- TASK TO COMPLETE
Count the lines below in which "Figure" appears, then give that number by itself.

- DATA LISTING
********
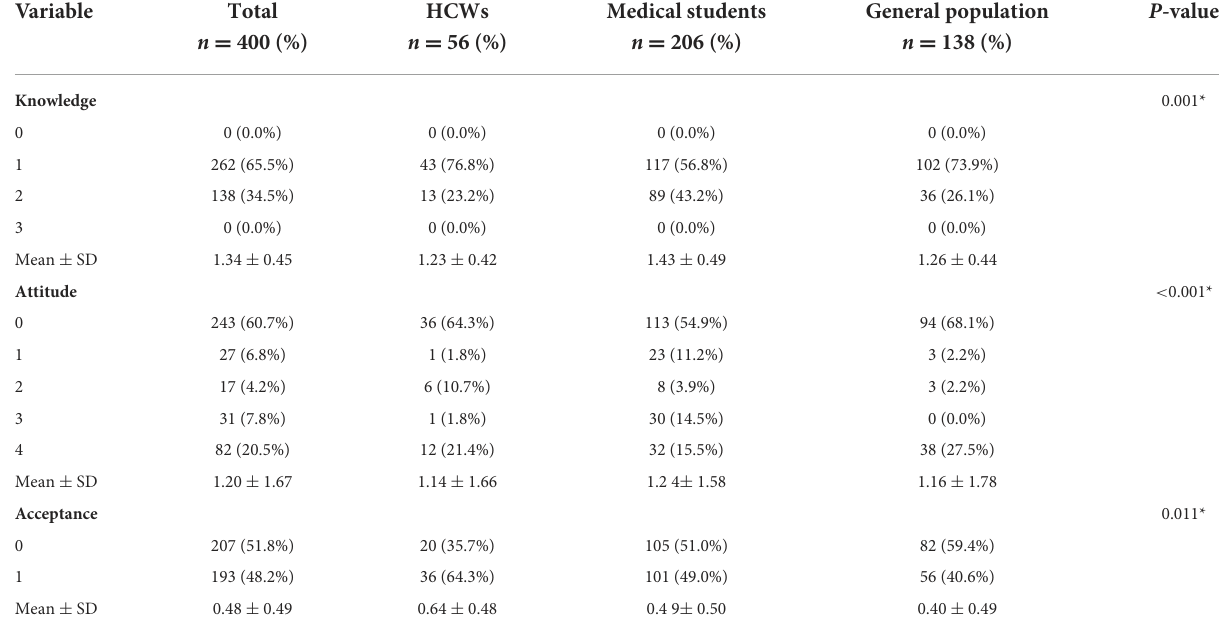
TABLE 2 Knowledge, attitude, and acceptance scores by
********
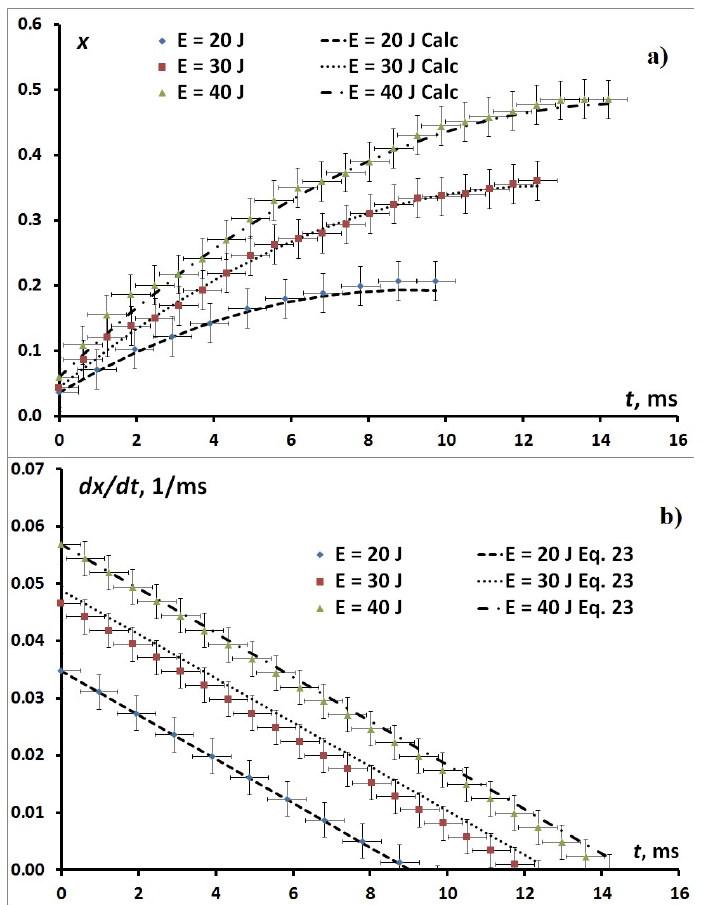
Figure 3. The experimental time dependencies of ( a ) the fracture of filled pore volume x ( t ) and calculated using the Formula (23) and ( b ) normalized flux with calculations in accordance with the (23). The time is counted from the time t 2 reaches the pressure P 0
********
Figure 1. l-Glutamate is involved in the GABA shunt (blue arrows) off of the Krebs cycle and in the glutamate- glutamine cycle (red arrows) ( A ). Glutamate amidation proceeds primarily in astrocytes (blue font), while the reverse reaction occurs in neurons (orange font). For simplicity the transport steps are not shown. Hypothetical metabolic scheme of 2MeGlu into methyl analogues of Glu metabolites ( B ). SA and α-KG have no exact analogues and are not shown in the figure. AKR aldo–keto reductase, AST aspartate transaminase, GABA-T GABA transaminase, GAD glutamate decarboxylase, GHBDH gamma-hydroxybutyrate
********
- ANSWER TO THIS TASK
2